--- Trecho do documento ---
·····
Discurso no Senado Federal

AUSENCIA DE UMA POLITICA ABRANGENTE PARA O DESENVOLVIMENTO DA AMAZONIA, APESAR DA ASSINATURA DO DECRETO CRIANDO O CONAMAZ - CONSELHO NACIONAL DA AMAZONIA LEGAL, DESDE JUNHO DE 1995.

Autor
Jefferson Peres (PSDB - Partido da Social Democracia Brasileira/AM)
Nome completo: José Jefferson Carpinteiro Peres
Casa
Senado Federal
Tipo
Discurso
Resumo por assunto
DESENVOLVIMENTO REGIONAL.:
  • AUSENCIA DE UMA POLITICA ABRANGENTE PARA O DESENVOLVIMENTO DA AMAZONIA, APESAR DA ASSINATURA DO DECRETO CRIANDO O CONAMAZ - CONSELHO NACIONAL DA AMAZONIA LEGAL, DESDE JUNHO DE 1995.
Aparteantes
Marina Silva.
Publicação
Publicação no DSF de 07/12/1995 - Página 4928
Assunto
Outros > DESENVOLVIMENTO REGIONAL.
Indexação
  • DENUNCIA, FREQUENCIA, DESCUMPRIMENTO, PROMESSA, GOVERNO, DESENVOLVIMENTO, REGIÃO AMAZONICA, INEFICACIA, ATUAÇÃO, CONSELHO NACIONAL, Amazônia Legal.
·····
--- Informações registradas ---
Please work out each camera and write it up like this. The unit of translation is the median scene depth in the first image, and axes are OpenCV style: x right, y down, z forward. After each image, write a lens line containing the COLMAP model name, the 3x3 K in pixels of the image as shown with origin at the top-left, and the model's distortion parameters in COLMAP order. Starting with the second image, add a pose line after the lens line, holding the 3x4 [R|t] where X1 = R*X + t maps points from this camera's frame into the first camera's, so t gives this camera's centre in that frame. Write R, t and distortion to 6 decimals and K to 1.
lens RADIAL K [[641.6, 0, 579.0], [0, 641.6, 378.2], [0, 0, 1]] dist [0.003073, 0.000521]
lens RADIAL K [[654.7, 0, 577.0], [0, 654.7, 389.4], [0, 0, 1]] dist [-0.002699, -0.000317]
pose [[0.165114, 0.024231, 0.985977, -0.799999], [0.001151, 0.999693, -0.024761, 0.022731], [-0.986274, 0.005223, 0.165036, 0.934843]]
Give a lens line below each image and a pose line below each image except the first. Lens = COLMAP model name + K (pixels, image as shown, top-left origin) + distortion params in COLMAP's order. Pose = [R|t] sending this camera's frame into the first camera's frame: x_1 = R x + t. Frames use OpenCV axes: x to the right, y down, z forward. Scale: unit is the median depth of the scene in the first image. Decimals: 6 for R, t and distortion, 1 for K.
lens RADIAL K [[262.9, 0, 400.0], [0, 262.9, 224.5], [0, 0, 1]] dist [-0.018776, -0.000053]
·····
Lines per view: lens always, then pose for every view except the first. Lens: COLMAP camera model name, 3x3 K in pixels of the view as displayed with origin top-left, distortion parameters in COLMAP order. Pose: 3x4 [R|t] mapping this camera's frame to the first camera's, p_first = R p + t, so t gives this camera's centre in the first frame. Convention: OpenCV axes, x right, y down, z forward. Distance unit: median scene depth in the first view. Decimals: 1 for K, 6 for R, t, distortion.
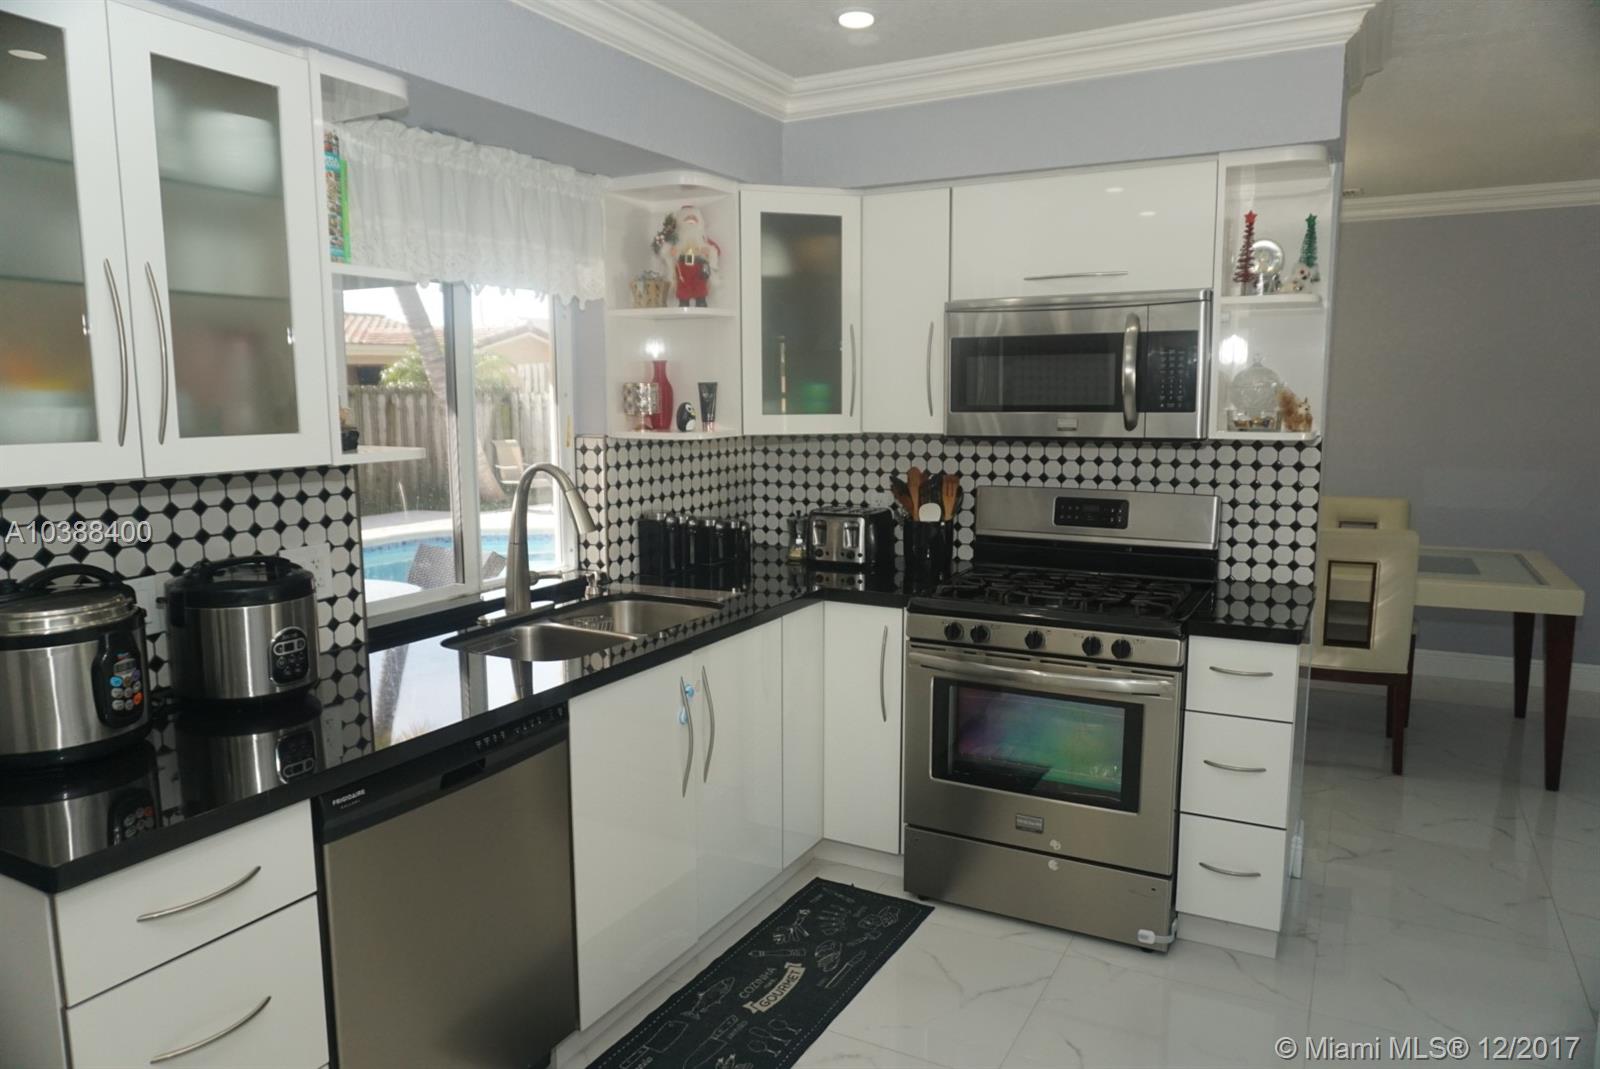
·····
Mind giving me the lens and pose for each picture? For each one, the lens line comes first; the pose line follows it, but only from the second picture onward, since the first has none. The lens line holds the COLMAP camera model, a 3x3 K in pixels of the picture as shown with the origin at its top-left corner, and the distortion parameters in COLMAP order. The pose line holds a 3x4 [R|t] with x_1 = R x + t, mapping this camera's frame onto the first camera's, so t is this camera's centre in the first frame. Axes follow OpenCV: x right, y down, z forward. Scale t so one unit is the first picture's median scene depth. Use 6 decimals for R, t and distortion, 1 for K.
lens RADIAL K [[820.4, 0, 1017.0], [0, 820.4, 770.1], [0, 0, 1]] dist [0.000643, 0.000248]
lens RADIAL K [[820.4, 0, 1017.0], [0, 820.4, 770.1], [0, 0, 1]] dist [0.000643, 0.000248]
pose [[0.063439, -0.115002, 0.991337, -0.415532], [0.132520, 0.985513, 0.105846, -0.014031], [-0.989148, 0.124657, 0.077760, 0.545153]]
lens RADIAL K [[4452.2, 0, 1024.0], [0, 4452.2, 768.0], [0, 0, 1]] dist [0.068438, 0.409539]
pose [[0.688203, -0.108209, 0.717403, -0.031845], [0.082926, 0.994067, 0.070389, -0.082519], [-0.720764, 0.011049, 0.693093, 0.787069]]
·····
--- Questões a responder ---
**a.** Reescreva o trecho da ficha do discurso que vai de "Discurso no Senado" até "Social Democracia Brasileira/AM)", substituindo "Senado Federal" por "Câmara dos Deputados".
**b.** Prossiga com a ficha do discurso sobre o desenvolvimento da Amazônia a partir do ponto em que ela termina.
As linhas não têm nenhum papel nesta atividade.

--- Respostas do exercício ---
**a.**
Discurso no Câmara dos Deputados

AUSENCIA DE UMA POLITICA ABRANGENTE PARA O DESENVOLVIMENTO DA AMAZONIA, APESAR DA ASSINATURA DO DECRETO CRIANDO O CONAMAZ - CONSELHO NACIONAL DA AMAZONIA LEGAL, DESDE JUNHO DE 1995.

Autor
Jefferson Peres (PSDB - Partido da Social Democracia Brasileira/AM)

**b.**
  • CRITICA, OPINIÃO, MINISTRO DE ESTADO, MINISTERIO DO PLANEJAMENTO E ORÇAMENTO (MPO), MINISTERIO DA INDUSTRIA DO COMERCIO E DO TURISMO (MICT), DISCORDANCIA, PAVIMENTAÇÃO, ACESSO RODOVIARIO, OCEANO PACIFICO, EMBARGOS, INSTALAÇÃO, INDUSTRIA, EMPRESA MULTINACIONAL, CAPITAL DE ESTADO, ESTADO DO AMAZONAS (AM).
  • SUGESTÃO, COMERCIALIZAÇÃO, MERCADORIA, ZONA FRANCA, MUNICIPIO, MANAUS (AM), ESTADO DO AMAZONAS (AM), GUAJARA-MIRIM (RO), ESTADO DE RONDONIA (RO), COMERCIO AMBULANTE, DISTRITO FEDERAL (DF).

O SR. JEFFERSON PÉRES (PSDB-AM. Pronuncia o seguinte discurso. Sem revisão do orador.) - Sr. Presidente, Srªs. e Srs. Senadores, a Senadora Marina Silva abordou, com muita propriedade, há poucos instantes, o problema da falta de uma política de desenvolvimento para a Amazônia, que incluísse uma política minerária, uma política indigenista, uma política energética, uma política de transportes, enfim, um projeto de desenvolvimento abrangente, que abarcasse todos os aspectos da problemática regional.

O pior, Senadora, é que este Governo já esboçou uma política para a Amazônia; esboçou-a e, antes de detalhá-la, começa a descumpri-la. Vai ficar, creio eu, como mais uma triste carta de intenções, das muitas com que Governos passados brindaram a Amazônia para não executá-las.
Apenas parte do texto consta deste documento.